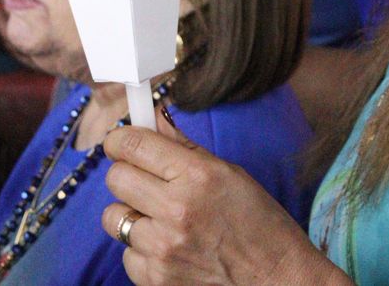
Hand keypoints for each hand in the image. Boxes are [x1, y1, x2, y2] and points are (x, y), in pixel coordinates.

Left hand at [101, 109, 347, 285]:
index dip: (120, 140)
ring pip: (113, 217)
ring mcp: (163, 246)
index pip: (132, 145)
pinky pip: (126, 253)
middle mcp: (176, 208)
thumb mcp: (227, 172)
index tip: (121, 142)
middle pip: (116, 178)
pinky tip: (167, 245)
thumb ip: (183, 146)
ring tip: (159, 218)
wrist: (275, 276)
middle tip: (146, 180)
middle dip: (126, 174)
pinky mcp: (156, 277)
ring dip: (131, 214)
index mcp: (196, 175)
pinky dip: (140, 249)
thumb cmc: (257, 221)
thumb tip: (152, 118)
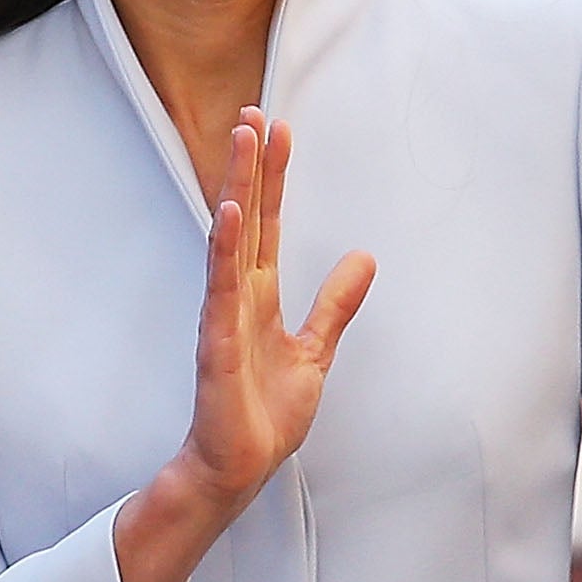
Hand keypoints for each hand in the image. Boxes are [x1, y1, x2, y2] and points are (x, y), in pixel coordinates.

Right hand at [112, 110, 373, 581]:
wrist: (237, 467)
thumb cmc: (265, 414)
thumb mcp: (314, 350)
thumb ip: (335, 305)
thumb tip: (363, 258)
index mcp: (259, 295)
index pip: (265, 223)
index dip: (272, 177)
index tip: (276, 128)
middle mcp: (238, 296)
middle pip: (246, 217)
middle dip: (250, 166)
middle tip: (254, 113)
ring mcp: (224, 315)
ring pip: (230, 239)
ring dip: (235, 189)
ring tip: (241, 142)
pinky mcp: (218, 343)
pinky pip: (219, 288)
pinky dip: (223, 250)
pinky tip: (227, 215)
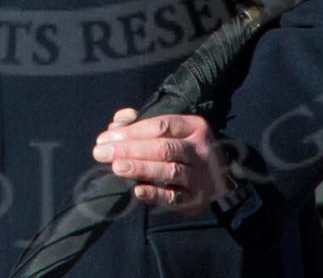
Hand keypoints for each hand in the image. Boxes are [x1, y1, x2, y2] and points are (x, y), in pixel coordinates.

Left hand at [92, 108, 229, 213]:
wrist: (220, 176)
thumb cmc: (186, 147)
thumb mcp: (173, 129)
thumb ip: (142, 123)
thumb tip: (116, 123)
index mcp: (194, 127)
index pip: (161, 125)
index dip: (132, 131)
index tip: (106, 137)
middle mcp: (200, 150)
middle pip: (163, 148)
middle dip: (129, 149)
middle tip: (101, 152)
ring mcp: (200, 176)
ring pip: (169, 171)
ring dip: (141, 169)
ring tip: (116, 167)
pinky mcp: (196, 199)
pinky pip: (174, 198)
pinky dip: (155, 195)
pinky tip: (137, 191)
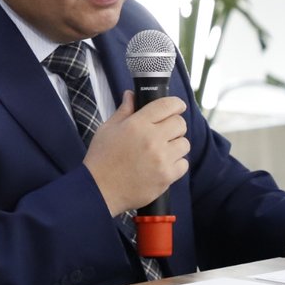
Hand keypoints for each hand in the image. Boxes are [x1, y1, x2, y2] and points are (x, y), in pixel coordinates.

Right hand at [84, 91, 189, 214]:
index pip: (167, 105)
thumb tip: (131, 95)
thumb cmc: (101, 159)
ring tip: (162, 151)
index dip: (176, 104)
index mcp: (138, 124)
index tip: (177, 107)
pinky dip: (176, 164)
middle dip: (174, 125)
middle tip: (164, 132)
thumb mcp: (107, 129)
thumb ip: (124, 111)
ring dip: (176, 145)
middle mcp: (152, 139)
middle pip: (180, 124)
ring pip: (185, 144)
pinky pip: (184, 164)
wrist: (99, 190)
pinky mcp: (166, 177)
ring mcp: (161, 159)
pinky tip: (162, 165)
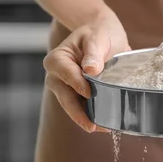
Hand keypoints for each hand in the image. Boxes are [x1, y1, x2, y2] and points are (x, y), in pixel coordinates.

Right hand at [43, 9, 129, 131]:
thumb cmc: (98, 33)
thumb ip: (93, 53)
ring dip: (87, 118)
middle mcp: (57, 76)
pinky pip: (82, 108)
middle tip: (93, 126)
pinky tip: (105, 124)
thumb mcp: (97, 37)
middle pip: (66, 97)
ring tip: (104, 128)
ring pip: (73, 107)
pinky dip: (93, 115)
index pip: (65, 73)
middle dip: (79, 113)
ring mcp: (66, 88)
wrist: (102, 33)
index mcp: (57, 59)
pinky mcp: (77, 95)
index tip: (89, 92)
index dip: (76, 84)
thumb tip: (90, 70)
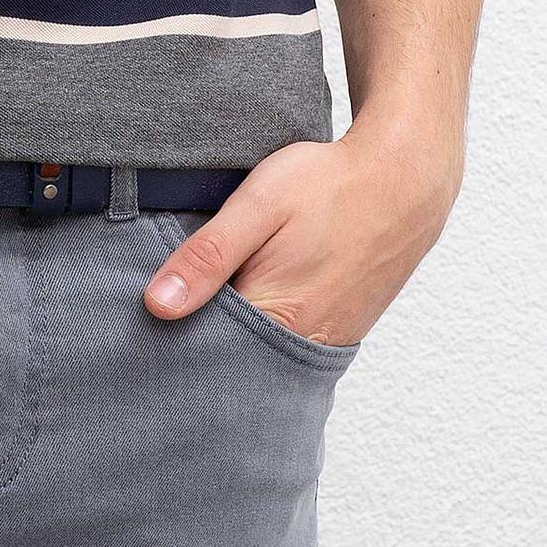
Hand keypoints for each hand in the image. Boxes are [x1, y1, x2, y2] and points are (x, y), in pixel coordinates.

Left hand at [142, 111, 462, 342]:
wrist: (404, 180)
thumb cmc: (329, 186)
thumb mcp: (259, 205)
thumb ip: (208, 255)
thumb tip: (155, 306)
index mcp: (275, 318)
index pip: (205, 353)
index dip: (171, 342)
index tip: (141, 328)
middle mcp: (302, 343)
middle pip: (232, 365)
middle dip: (198, 347)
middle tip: (166, 321)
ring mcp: (325, 340)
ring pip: (260, 357)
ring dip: (231, 340)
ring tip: (203, 311)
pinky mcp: (340, 329)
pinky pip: (288, 346)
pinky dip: (263, 333)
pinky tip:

EXERCISE GOAL
What are the lines in the records above, word for word, from the one containing "middle tip: (146, 180)" through the one containing "middle dip: (250, 166)", both ends included and pictures left out?

WORKED SOLUTION
middle tip: (146, 180)
middle dip: (126, 174)
pinky mcp: (156, 277)
ring dip: (131, 214)
index mcp: (196, 175)
pinky dip: (140, 249)
thumb cmc: (257, 221)
thumb tip: (152, 118)
Hand keypoints for each hand in the image. Boxes are [x1, y1, x2, y2] and points are (x, y), in pixel coordinates.

Right hand at [112, 110, 373, 581]:
wrist: (237, 467)
thumb cmc: (265, 414)
thumb mcp: (314, 350)
thumb ip: (335, 305)
thumb tip: (363, 258)
index mcp: (259, 295)
index pip: (265, 223)
index dip: (272, 177)
index tip: (276, 128)
middle mcp: (238, 296)
middle pip: (246, 217)
middle dip: (250, 166)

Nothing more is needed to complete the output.